In a text written to accompany his series Inu no Kioku (Memories of a Dog; 1982), Moriyama wrote of the early death of his twin Kazumichi (一道):
If we consider my brother a copy of the Moriyama family, then I am a copy of a copy. The ideogram for his name ‘一’ (kazu, ‘one’) was superimposed with the ideogram for ‘person’ (人) to form my name (大道), and I ended up surviving […] When I understood that I was a copy of a copy of my twin brother, the existence of this other I unknown to me and the landscape of a distant fall day, which didn’t even become a memory, began to revive in me, as if all of this was the very vision of reality (p.197).
For the series Inu no Kioku Moriyama returned to Ikeda and other places associated with his childhood, seeking an external reality that might resonate with his memories.

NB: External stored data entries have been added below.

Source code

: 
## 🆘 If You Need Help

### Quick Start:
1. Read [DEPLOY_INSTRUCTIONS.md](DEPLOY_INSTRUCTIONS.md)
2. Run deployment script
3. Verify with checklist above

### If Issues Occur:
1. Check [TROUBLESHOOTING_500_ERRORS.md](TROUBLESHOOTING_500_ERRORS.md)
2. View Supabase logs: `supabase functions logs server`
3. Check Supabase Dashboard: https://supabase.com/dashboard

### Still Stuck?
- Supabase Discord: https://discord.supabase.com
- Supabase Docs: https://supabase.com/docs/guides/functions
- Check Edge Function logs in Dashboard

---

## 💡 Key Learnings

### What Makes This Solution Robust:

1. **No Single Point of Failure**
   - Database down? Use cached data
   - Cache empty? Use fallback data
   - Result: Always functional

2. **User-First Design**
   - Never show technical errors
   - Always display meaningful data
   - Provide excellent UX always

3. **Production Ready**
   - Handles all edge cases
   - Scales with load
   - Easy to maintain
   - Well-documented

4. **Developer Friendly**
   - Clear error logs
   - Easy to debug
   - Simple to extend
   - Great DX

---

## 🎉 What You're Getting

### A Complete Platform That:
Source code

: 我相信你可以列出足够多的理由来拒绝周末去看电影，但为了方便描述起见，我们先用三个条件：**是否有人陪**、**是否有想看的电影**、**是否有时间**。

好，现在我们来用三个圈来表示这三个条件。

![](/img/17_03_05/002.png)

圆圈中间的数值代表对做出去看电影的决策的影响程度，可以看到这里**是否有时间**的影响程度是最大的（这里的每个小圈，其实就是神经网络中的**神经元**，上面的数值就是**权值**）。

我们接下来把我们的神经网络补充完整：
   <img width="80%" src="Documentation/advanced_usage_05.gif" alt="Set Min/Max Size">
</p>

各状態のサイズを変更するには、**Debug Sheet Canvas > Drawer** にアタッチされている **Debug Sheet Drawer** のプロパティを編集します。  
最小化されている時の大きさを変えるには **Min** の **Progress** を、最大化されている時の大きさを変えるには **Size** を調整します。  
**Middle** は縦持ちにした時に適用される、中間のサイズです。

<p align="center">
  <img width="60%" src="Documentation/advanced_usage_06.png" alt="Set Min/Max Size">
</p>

The resulting photobook (1984) also contained previous images, including the now well-known stray dog FIG.8 from Kariudo (A Hunter; 1972). Some of these photographs take on a new clarity and sharpness, even as they retain their familiar coarse-grained texture. Moriyama’s contemplation of memory, reality and place can be understood as a search for genkei (original landscapes).7 As he believed it was not possible to capture photographic reality, he instead focused on the basic elements of the image – light, shadow, grain – and sought out genkei, which by necessity can only exist in memory.8
Today, Moriyama remains committed to using photography in an attempt to capture the intersection between external landscape and genkei; his approach continues to redefine the medium. One of the largest exhibitions of his work ever mounted, this retrospective successfully positions Moriyama as a conceptual artist as much as – if not more than – a street photographer. In one of the final displays, Labyrinth FIG.9 FIG.10, visitors are faced with now-familiar images. Here, Moriyama reinvents his own archive by publishing his contact sheets, which are presented in a non-chronological and non-thematic way. As with many of Moriyama’s series and photobooks, the image is freed from conventional narrative; it is a self-referential system that speaks to the instability of photography and its relationship to meaning. As Moriyama himself noted, ‘the past is always new, the future is always nostalgic’ (p.217).